-- Excerpt provided follows --

Category Archives: Pearl Street

Troop 3 Reunion

Dave Eckhardt and Bob Baum at the 2004 Troop 3 reunion. Photo by Pic Harrison

Dave Eckhardt and Bob Baum at the 2004 Troop 3 reunion. Photo by Pic Harrison

It must have been at my 40th Marblehead High School in reunion in 1997 that some of us spoke of Dave Eckhardt, the scoutmaster we hadn’t seen since the mid 1950s. Someone, maybe Tom Hansen, remembered that he had moved to Chicago, and on a visit there had tried to look him up with no success. Someone else remembered hearing something about Dave living in Virginia and had tried to find him, again without result.  The mystery of Dave Eckhardt rattled around in the back of my mind for a couple of years and I couldn’t let go of it. After all, I had played a role connecting him with Troop 3 in the first place. He had turned up as a border in the summer of 1951 in the house where we rented rooms at 18 Pearl Street when I was twelve. I mentioned that I was Boy Scout in Troop 3, and Dave, then age twenty-one, had jumped at the opportunity to get involved.  Fifty years later, in April 2001, I undertook an internet search and found a David C. Eckhardt in Virginia Beach, VA. I sent off a letter and received an email from him several days later. That evening we spoke on the phone for an hour.

Dave had four grown children and two grandchildren. What brought him to Marblehead in 1951 was a job with Sylvania in transistor research following his graduation from Carnegie-Mellon University. His young single co-workers, he told me, spent their evenings in bars, but he wanted to do something useful with his spare time — his explanation for his non-stop dedication to our Boy Scout troop.  He had discovered after his three and half years in Marblehead that he was better suited for sales than for research and had switched from Sylvania to IBM where he had worked mostly in Chicago. After IBM he moved to Virginia and began a real estate business. At seventy-one he managed an agency full time that dealt in condo time-shares. He added that he had raised his children through their teenage years as a single parent.  I couldn’t think of anyone better prepared for single parenting than Dave Eckhardt after his experience with us.

-- Excerpt provided concluded --

■ Exercise details ■
Write the next part of the piece about finding the Troop 3 scoutmaster, picking up after its final sentence. The data after this point comes from a separate source.

-- Information follows --

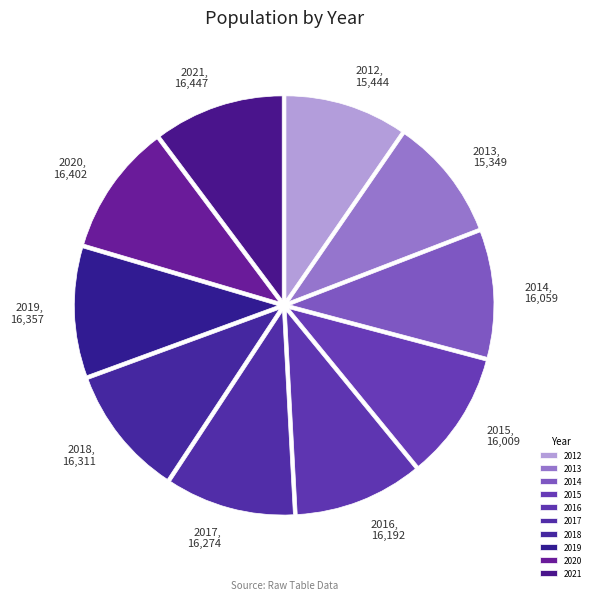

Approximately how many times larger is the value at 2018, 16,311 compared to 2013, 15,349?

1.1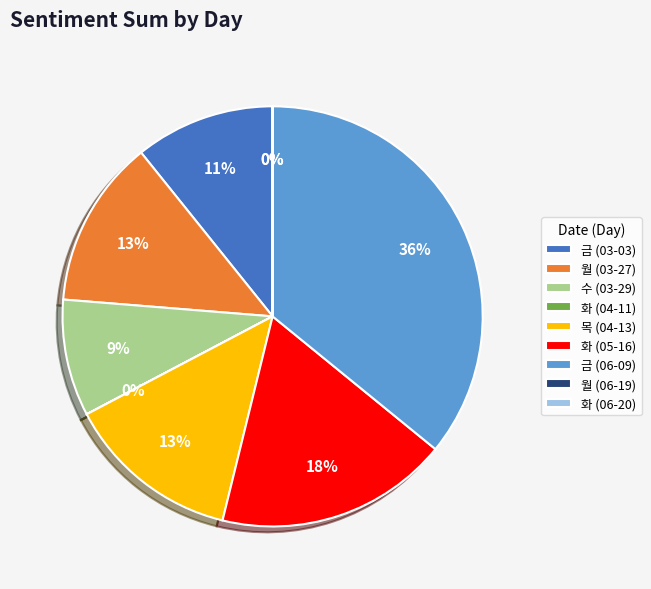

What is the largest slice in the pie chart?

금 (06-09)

-- Information concluded --

■ Answer space ■
At our forty-fifth high school reunion in 2002, I suggested to Hopper Cutler and Tom Hansen that we might do a Boy Scout reunion and bring Dave back to Marblehead for a visit.  They agreed. After returning to St. Louis I dug into the job of locating as many alums as I could. I did a lot of this research using my internet connection at work during slack periods which my employer didn’t seem to mind. We had weathered the millennium bug thanks to intense preparation, and my job had become a lot easier. I started with a few addresses and sent letters and then emails. Everyone I contacted helped to locate others. The Yankee Clipper Boy Scout Council dug up old troop rosters from Marblehead going back into the 1930s and sent me copies.  Of the 41 alums I found 22 were willing to come on the date we had set: May 22, 2004. At the Marblehead end, Hooper arranged for us to use the Masonic Hall on Pleasant Street and located a caterer who did a marvelous job with fried shrimp at low cost. Buck Grader volunteered the Landing Restaurant for a Saturday morning gathering and arranged lodging for Dave Eckhardt at the Boston Yacht Club.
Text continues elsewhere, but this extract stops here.